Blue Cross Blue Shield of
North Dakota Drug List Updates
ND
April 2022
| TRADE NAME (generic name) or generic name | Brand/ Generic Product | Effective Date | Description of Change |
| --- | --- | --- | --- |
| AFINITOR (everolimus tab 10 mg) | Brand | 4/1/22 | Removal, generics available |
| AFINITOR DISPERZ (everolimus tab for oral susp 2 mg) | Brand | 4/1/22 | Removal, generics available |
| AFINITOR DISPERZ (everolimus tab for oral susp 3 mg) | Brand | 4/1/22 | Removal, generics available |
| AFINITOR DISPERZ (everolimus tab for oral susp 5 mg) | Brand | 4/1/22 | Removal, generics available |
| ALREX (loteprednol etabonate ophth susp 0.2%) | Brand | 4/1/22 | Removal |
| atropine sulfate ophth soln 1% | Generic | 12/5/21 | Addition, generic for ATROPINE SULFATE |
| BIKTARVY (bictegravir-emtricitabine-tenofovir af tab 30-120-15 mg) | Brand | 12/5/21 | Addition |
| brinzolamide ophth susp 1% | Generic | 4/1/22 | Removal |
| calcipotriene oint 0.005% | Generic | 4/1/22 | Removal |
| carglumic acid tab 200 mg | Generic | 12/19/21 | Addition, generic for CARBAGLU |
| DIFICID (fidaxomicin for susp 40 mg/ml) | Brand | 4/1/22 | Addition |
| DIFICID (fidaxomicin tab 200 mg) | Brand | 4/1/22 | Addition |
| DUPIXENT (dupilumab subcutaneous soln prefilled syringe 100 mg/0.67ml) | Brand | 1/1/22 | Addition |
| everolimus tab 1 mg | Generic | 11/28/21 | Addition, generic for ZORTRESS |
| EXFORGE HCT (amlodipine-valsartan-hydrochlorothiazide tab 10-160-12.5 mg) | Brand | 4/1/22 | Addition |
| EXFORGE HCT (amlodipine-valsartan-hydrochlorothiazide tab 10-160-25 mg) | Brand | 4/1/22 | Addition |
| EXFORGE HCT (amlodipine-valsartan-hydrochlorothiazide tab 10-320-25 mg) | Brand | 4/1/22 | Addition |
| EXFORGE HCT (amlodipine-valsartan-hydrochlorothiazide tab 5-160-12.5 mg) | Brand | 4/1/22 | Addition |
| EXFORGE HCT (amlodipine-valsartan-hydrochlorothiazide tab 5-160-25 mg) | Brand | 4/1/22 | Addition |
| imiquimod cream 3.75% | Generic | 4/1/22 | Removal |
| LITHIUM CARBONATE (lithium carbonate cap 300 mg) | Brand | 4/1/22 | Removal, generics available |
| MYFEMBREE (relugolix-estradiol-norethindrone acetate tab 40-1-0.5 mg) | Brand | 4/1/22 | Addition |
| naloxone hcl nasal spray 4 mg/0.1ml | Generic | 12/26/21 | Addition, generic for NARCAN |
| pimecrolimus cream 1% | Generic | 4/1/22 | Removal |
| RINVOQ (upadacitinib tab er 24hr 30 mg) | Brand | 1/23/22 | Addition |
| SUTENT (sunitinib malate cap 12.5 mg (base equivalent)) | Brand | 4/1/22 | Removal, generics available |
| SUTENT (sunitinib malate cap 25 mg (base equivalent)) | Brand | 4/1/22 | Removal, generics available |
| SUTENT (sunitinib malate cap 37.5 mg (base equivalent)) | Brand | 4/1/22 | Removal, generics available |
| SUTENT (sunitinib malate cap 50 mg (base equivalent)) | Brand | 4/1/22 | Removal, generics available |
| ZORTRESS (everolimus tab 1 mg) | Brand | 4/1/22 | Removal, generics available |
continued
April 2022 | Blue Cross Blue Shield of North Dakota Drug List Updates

What you will do. Exactly the lines from the one containing "malate cap 37.5" through the final line of the records must appear in your reply, and no others.

Exercise output.
| SUTENT (sunitinib malate cap 37.5 mg (base equivalent)) | Brand | 4/1/22 | Removal, generics available |
| SUTENT (sunitinib malate cap 50 mg (base equivalent)) | Brand | 4/1/22 | Removal, generics available |
| ZORTRESS (everolimus tab 1 mg) | Brand | 4/1/22 | Removal, generics available |
continued
April 2022 | Blue Cross Blue Shield of North Dakota Drug List Updates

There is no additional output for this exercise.